Sunday, July 26, 2009

Data Infrastructure

Not game related

Recently I've been thinking about data infrastructure. Like your house has pipes and wires and vents, individuals are extending themselves using a data infrastructure that allows them to wrangle important data while offloading the boring, fiddly part.

Anyone reading this has a significant data infrastructure. We have vast stockpiles of sessions, cookies, login names, emails, and so forth. While these seem like passive storehouses of data, the truth is that programs are constantly accessing those storehouses and applying that data. While we may not personally use the infrastructure, it's there.

Working with systems that produce vast amounts of data is my day job, and in those situations the data infrastructure is much more significant. 99% of the data that is pumped into the database will never be seen by a human, but it is piped through an infrastructure and transformed into human-useful form through complex transforms.

This sort of data infrastructure is going to get more and more common as individuals start realizing that they want to monitor vast amounts of data without needing to manhandle all of it. For example, how many more years will it be before many people have a health monitor that scans their body's overall health on a day-to-day or even hour-to-hour or minute-to-minute basis? Simply looking down and seeing the present situation is useful, but to really be useful it has to have a history of data on you and the ability to determine what kind of changes mean what kind of things.

Not just health data: I can think of literally dozens of things that could pump data into our "data bloodstream". Power production and use. City contamination or health. Whereabouts of your friends and what instant-community events are around.
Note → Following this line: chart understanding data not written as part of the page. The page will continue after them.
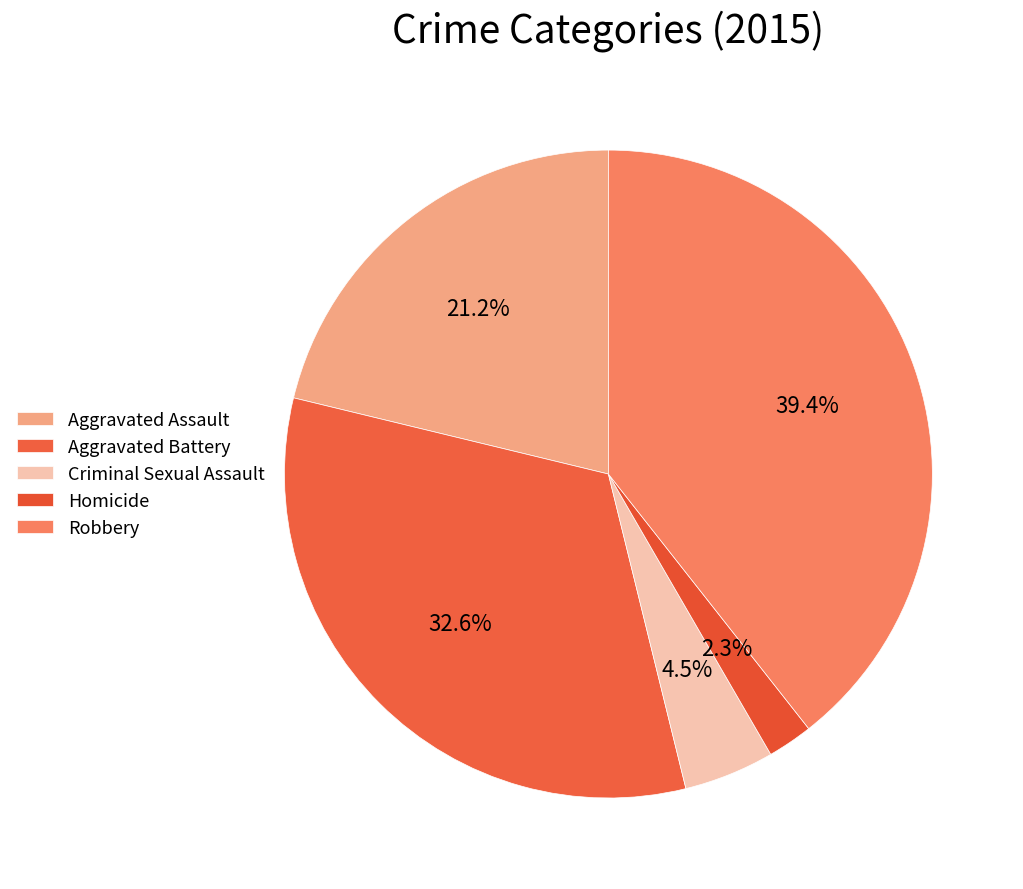

How many segments does this pie chart have?

5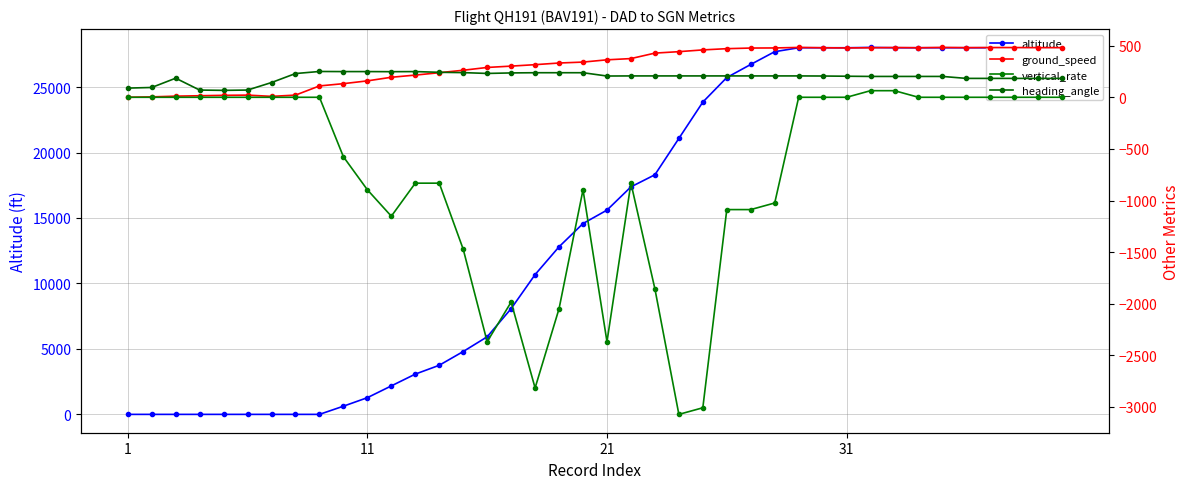

The altitude series shows 9263 at 11. True or false?

False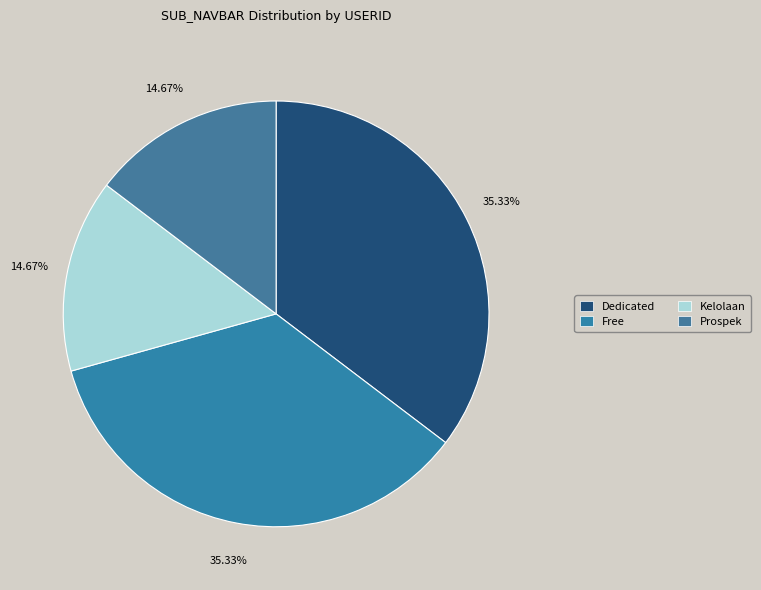

To the nearest percent, what percentage of the pie is Free?

35%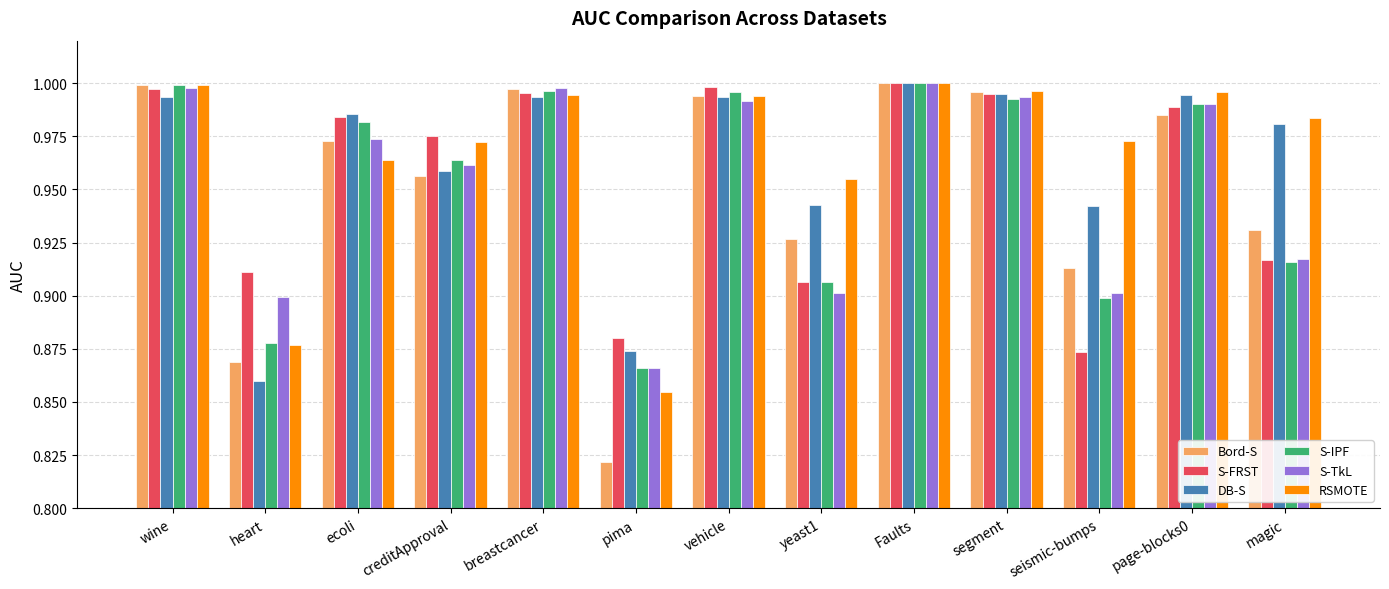

Which series has the largest range (max minus min)?

Bord-S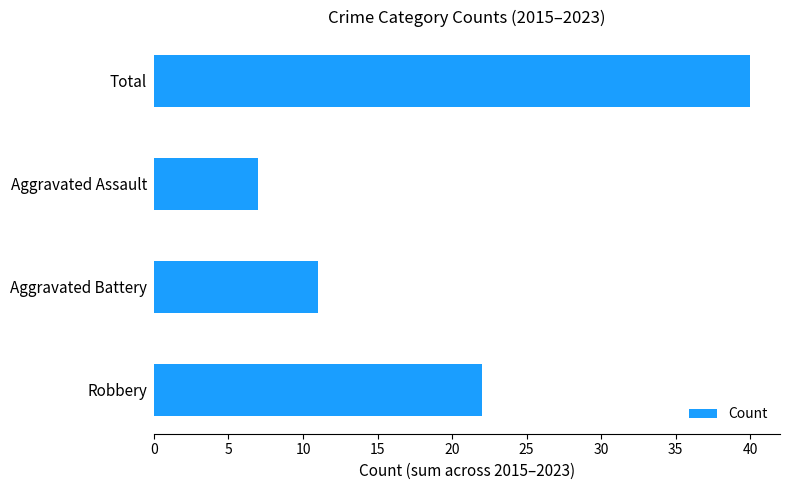

What is the greatest value displayed?

40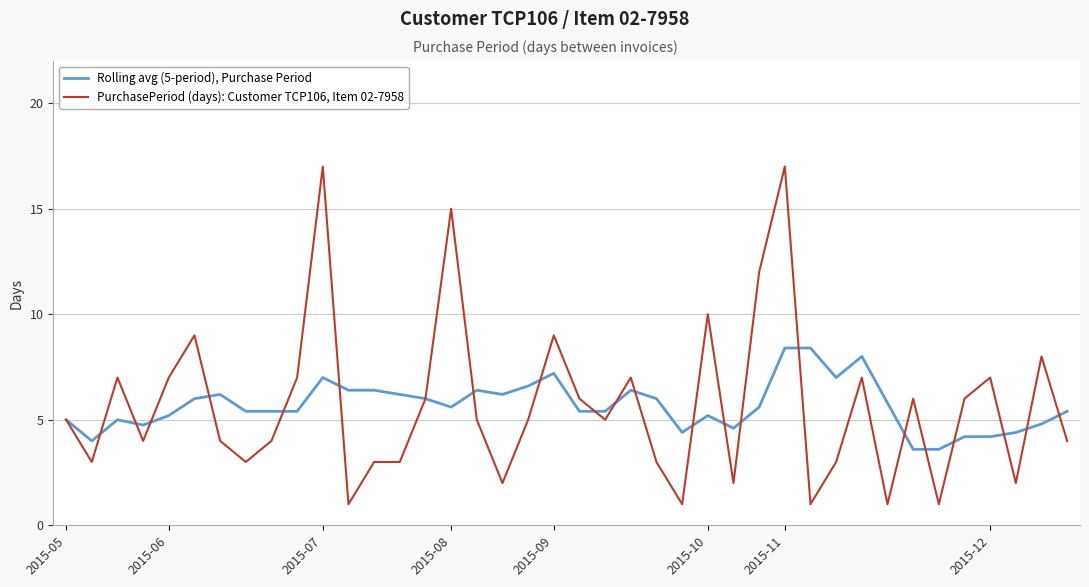

What is the difference between the maximum and minimum values in the PurchasePeriod (days): Customer TCP106, Item 02-7958 series?

16.0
Data trade on solving evolutionary programming problems. Or maybe that last one's just me.

The point is that we'll be developing more and more autonomous computing systems just to support the kind of monitoring we want to do. Figuratively, we're expanding our senses and memories to new areas.

I think its safe to say that many of the things we do manually today will be done automatically tomorrow. Like choosing backgrounds for your computer screens, or skipping boring tweets, or looking for interesting news.I even think we'll probably see a new kind of programming language which is far smarter about determining what you want to accomplish and the best way to accomplish it.
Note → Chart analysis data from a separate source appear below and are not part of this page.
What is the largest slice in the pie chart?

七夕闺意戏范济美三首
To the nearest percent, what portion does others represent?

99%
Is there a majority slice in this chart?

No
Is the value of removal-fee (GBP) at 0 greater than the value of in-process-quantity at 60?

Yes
Not just data will be wrangled, though. I imagine that in a decade or two, when I walk into a coffee shop, my computer will figure out exactly how much caffeine I need and what other additives I'll want in my espresso... and order it for me.

What do you think?


Ellipsis said...

Of course there's an important caveat - just because something's more efficient doesn't mean people will actually use it.

Choosing desktop backgrounds is a solid example where I might simply want to manually look through a big pile of images, experiment with them, crop them, etc., until I have a background I'm happy with, because that makes it a kind of self-expression.

Similarly, I might simply not be in the mood for whatever my computer expects me to want at the coffee shop. Unless you're talking about a computer that can tell what I'm in the "mood" for, in which case I don't think a couple decades is a likely timeline.

Skipping boring tweets, though? That's definitely the future.

Craig Perko said...

Well, I'm not against not using these things, but I'm also not against not using email. Once something becomes extremely efficient, everyone will use it. The things we're used to doing - and even enjoying - will change in the same way that most people don't write actual letters any more.

I think that it's not at all difficult for computers perhaps five years from now to tell your mood. A simple webcam with some expression-deciphering software is within our grasp now, and I can't imagine it will stay under the surface for too much longer.

I just think we'll see a pretty radical change in the next ten years.

Ellipsis said...

Well there's a difference between telling if I'm happy or sad and whether I want a latte or a mocha (probably), and if it's not perfect at telling what I want, telling it not to order for me is just as much effort as ordering was for me in the first place.

In the case of email, the difference in convenience is huge, not just because you don't need to hand-write, but because your message arrives nearly instantaneously. With that kind of value, any technology will be adopted, but I'm not sure that organizing things for me which I can do now in a couple minutes on my own represents the same kind of value.

But we will probably see some radical changes soon, and maybe I'll be proven wrong.